Unlike most of the tested software solutions which constitute full desktop applications with graphical user interfaces, Expyriment is a lightweight and flexible library for the Python programming language. Its purpose is not to provide researchers with an “experiment generator” application, but with the building blocks to programme timing-critical experiments in Python or to develop such applications themselves (e.g. OpenSesame or TrajTracker). While robustness against erroneous usage is an important quality criterion for an experiment generator application, such a criterion is difficult to apply in a programming library, which gives users maximal flexibility, but also responsibility for their implementation and final product. Upon closer examination of the described test procedures as well as the publicly available supplementary material of Bridges et al. (2020), we identified several issues on both, the conceptual as well as the implementation level, which artificially produced the reported results:

Being the main developers and maintainers of one of the tested software solutions constitutes a conflict of interest, even when that software is non-commercial, as it introduces an inherent imbalance in the degree of experience one has with each solution. The authors unfortunately seem to have been particularly unfamiliar with Expyriment.
Despite the authors’ claims of using each tested software solution according to their respective documentation, the publicly available test scripts, results and raw data show no signs that the authors attempted to verify that the system is set up to allow for timing-accurate visual stimulus presentation in the first place:
- The reported visual duration times for Expyriment on Ubuntu Linux and MacOS are around half the refresh rate of the corresponding test systems (60 Hz). This indicates that code execution after stimulus presentation was not blocked until the vertical retrace has occurred - an important requirement for a system’s ability to accurately report when exactly a stimulus was being drawn on the screen (see also Krause & Lindemann, 2014). Notably, Expyriment provides the functionality to explicitely test this as part of its test suite, and we actively encourage users to verify this in the lab.
- The event files written by Expyriment during the reported tests contain the information that, despite the obvious inability of the system to block on the vertical retrace, the authors continued to test with the default method of attempting to block on the vertical retrace, rather than switching to the alternative method as suggested in the official documentation, which usually solves this issue on systems that fail to block with the default method.
- The article does also not mention any other steps taken to verify, before testing, that the system has been set up as advised, and it is to be expected that the results would have differed significantly, had the authors consulted the documentation, as can be expected from a regular Expyriment user.
In addition to the apparently non-optimised test setup, the publicly available implementations of the tests themselves unfortunately reveal further critical oversights that actively introduced timing inaccuracies:
- Time-consuming procedures (e.g. stimulus preloading) were performed at timing-critical moments, without compensating for their computation time (in both the stimulus and response tests).

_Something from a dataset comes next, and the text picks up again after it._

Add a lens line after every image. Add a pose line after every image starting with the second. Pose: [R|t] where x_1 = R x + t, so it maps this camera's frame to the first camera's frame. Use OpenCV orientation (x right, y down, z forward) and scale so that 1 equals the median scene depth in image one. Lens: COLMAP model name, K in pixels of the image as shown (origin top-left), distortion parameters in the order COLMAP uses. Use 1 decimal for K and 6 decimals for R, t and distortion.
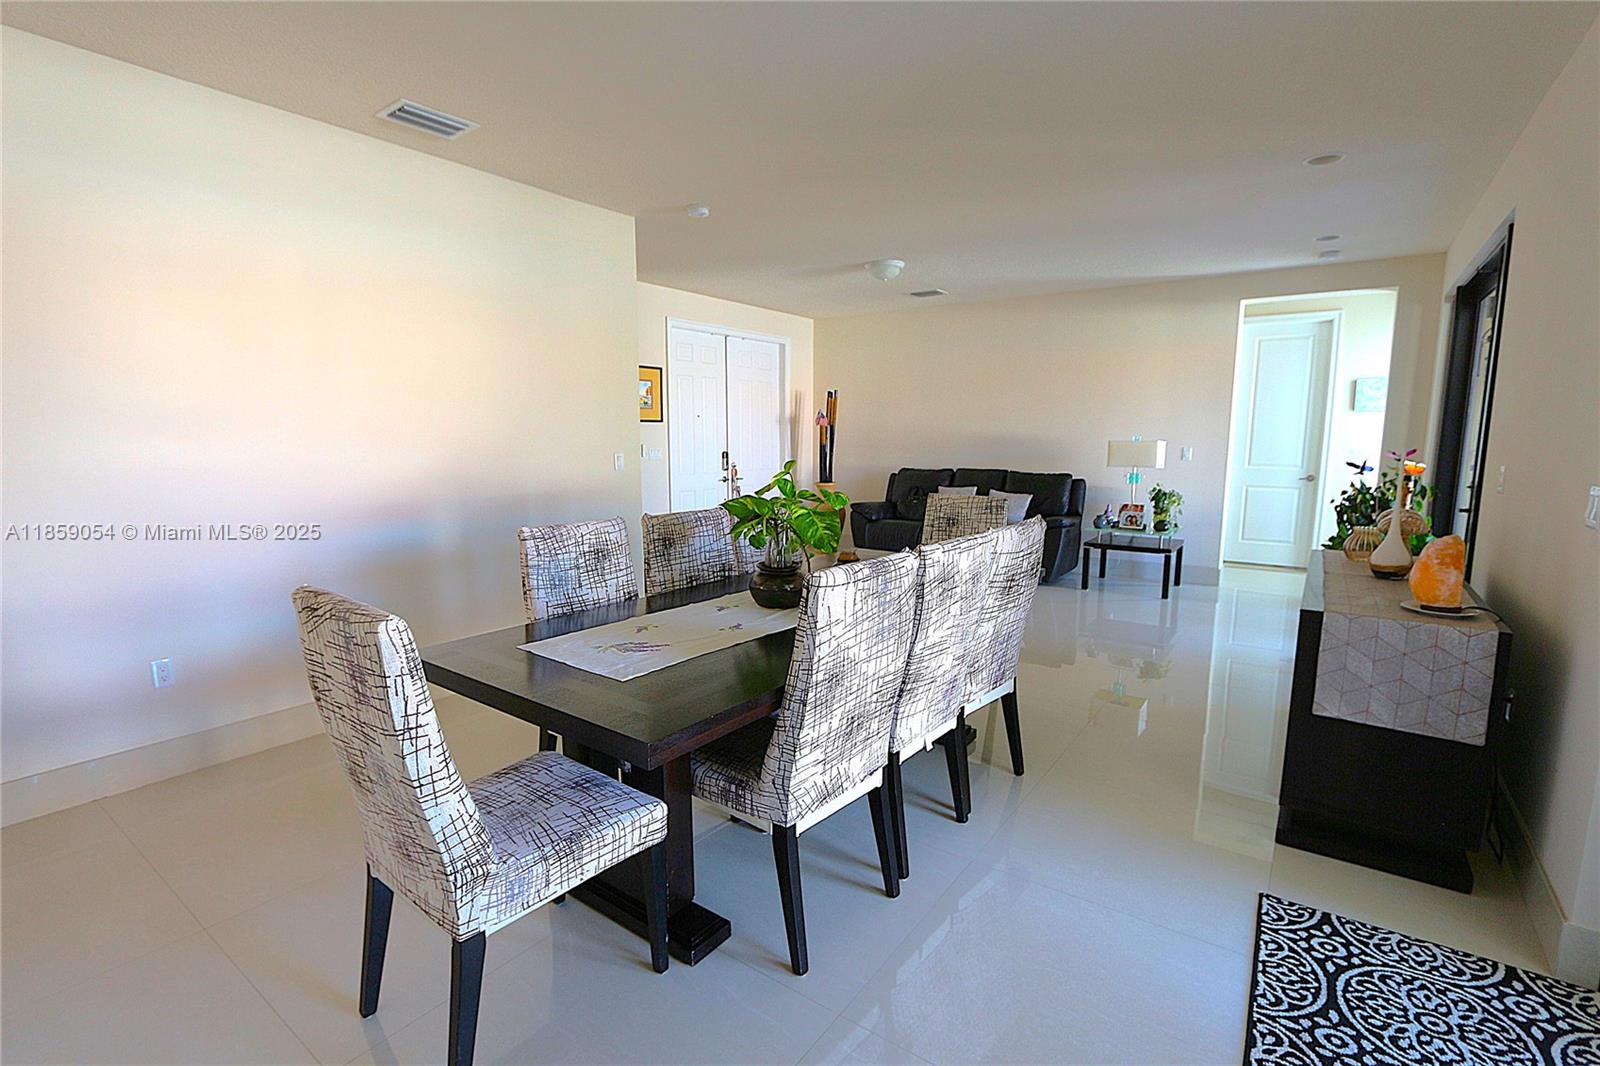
lens RADIAL K [[742.0, 0, 789.3], [0, 742.0, 538.1], [0, 0, 1]] dist [-0.018468, 0.000094]
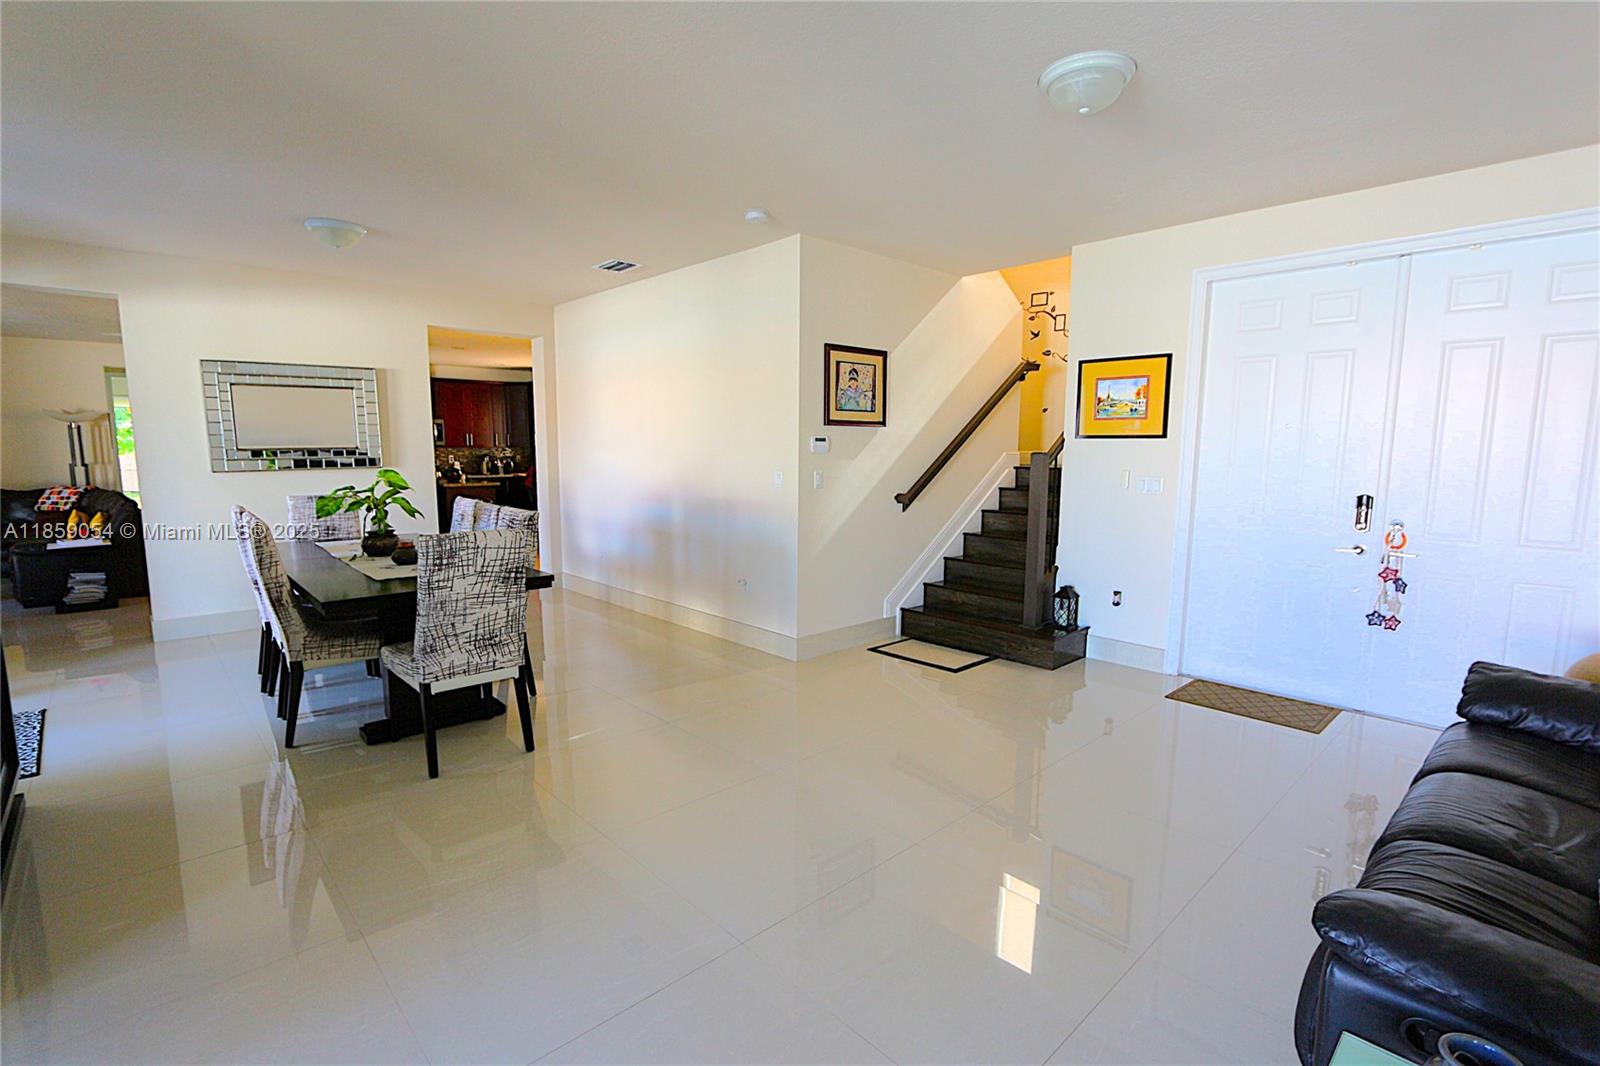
lens RADIAL K [[742.0, 0, 789.3], [0, 742.0, 538.1], [0, 0, 1]] dist [-0.018468, 0.000094]
pose [[-0.195620, 0.119601, -0.973359, 0.538499], [-0.135404, 0.979735, 0.147598, -0.124042], [0.971287, 0.160670, -0.175462, 0.826610]]
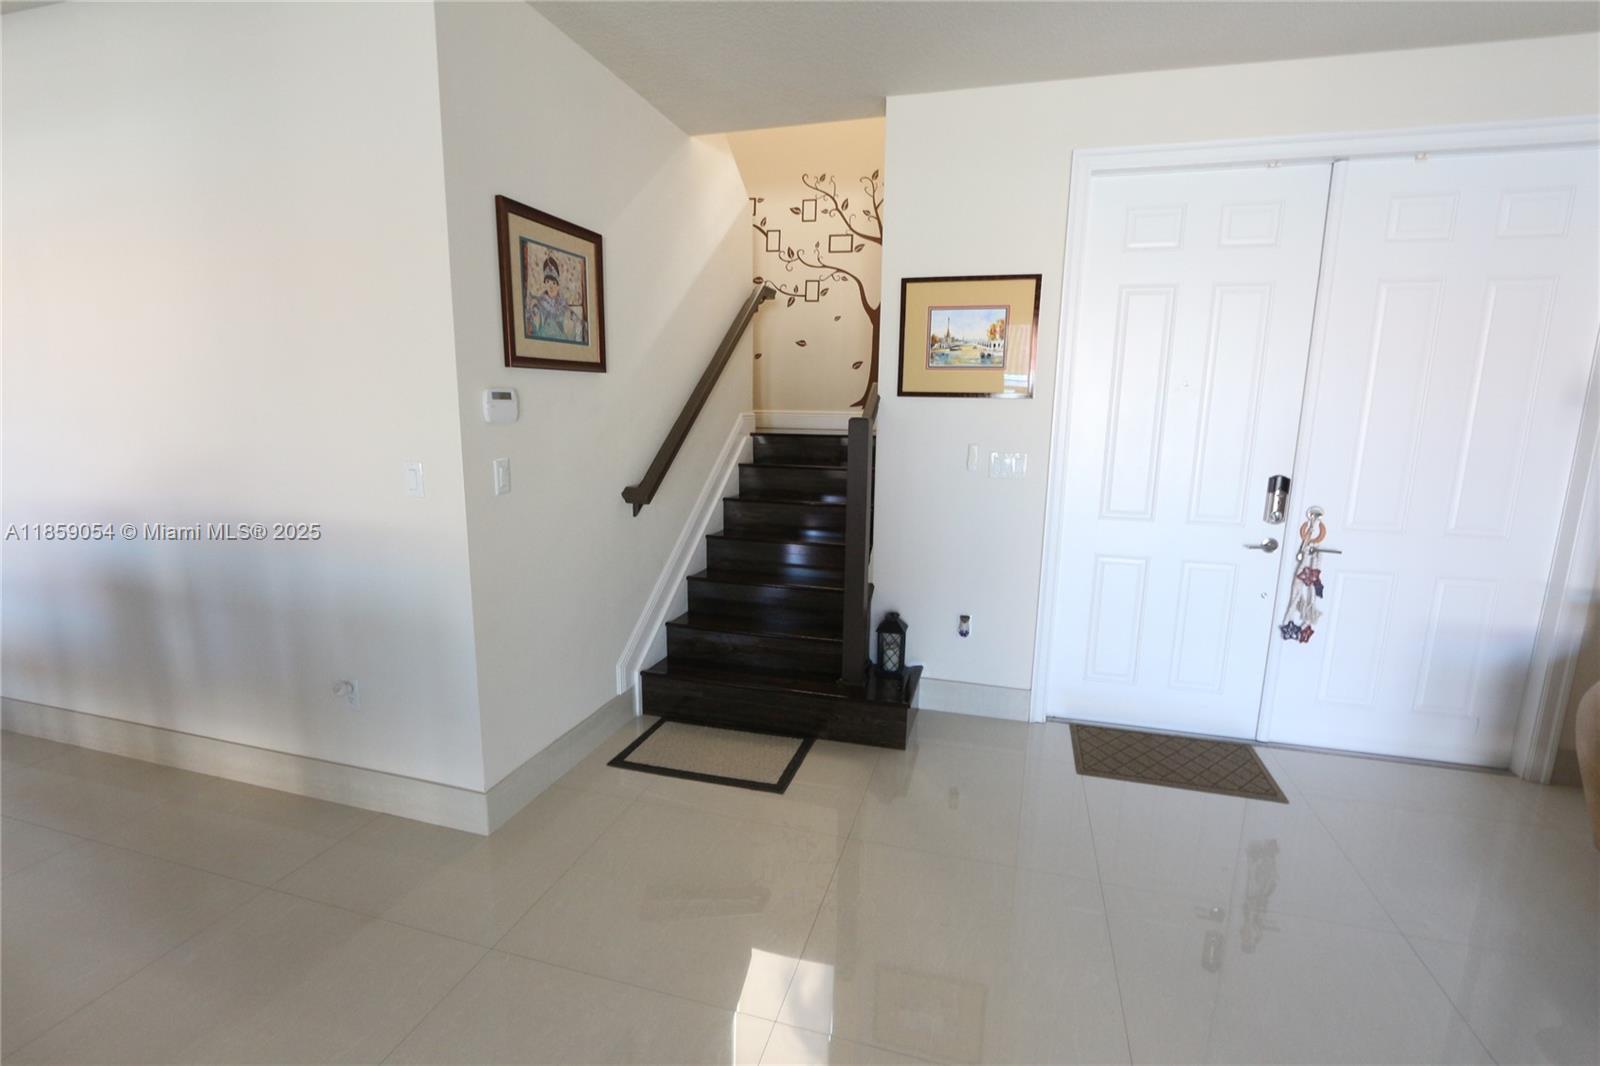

- Presentation of a new visual stimulus was initiated after the full interstimulus interval (e.g. 300 ms) has already passed, while the goal seemed to have been having the new stimulus already on the display at the end of said interval (in the response test).
- The implementation of the response test differed significantly in aspects that directly affected the measurement outcome, with the visual stimulus being presented first, followed by the TTL pulse, followed by the auditory stimulus, compared to other implementations (e.g. the one for Open Sesame), where the auditory stimulus was presented first, followed by the visual stimulus, followed by the TTL pulse.
- The measurements of the timing accuracy of auditory stimulus presentation used vastly different settings, with the audio buffer kept at the conservative default of 2048 samples, compared to 1024 samples in OpenSesame and even 128 samples in PsychoPy. Since the size of that buffer is directly related to audio latency and jitter, this renders the reported results misleading at best.
The authors incorrectly conclude that timing accuracy in Expyriment is generally hindered by its usage of the Pygame library, which has not been optimized for low-latency and high-precision timing. Contrary to that statement, the following is true:
- Visual stimulus presentation in Expyriment is by default based on PyOpenGL.
- Both stimulus presentation as well as response monitoring with Expyriment can demonstrably be millisecond-accurate.

It goes without saying that we would have gladly provided support to the authors, as we do for all our users, and would have assisted with the correct implementation of the test scripts. Unfortunately, we were not approached by the authors at any point in time, and only learned about their efforts through the published article.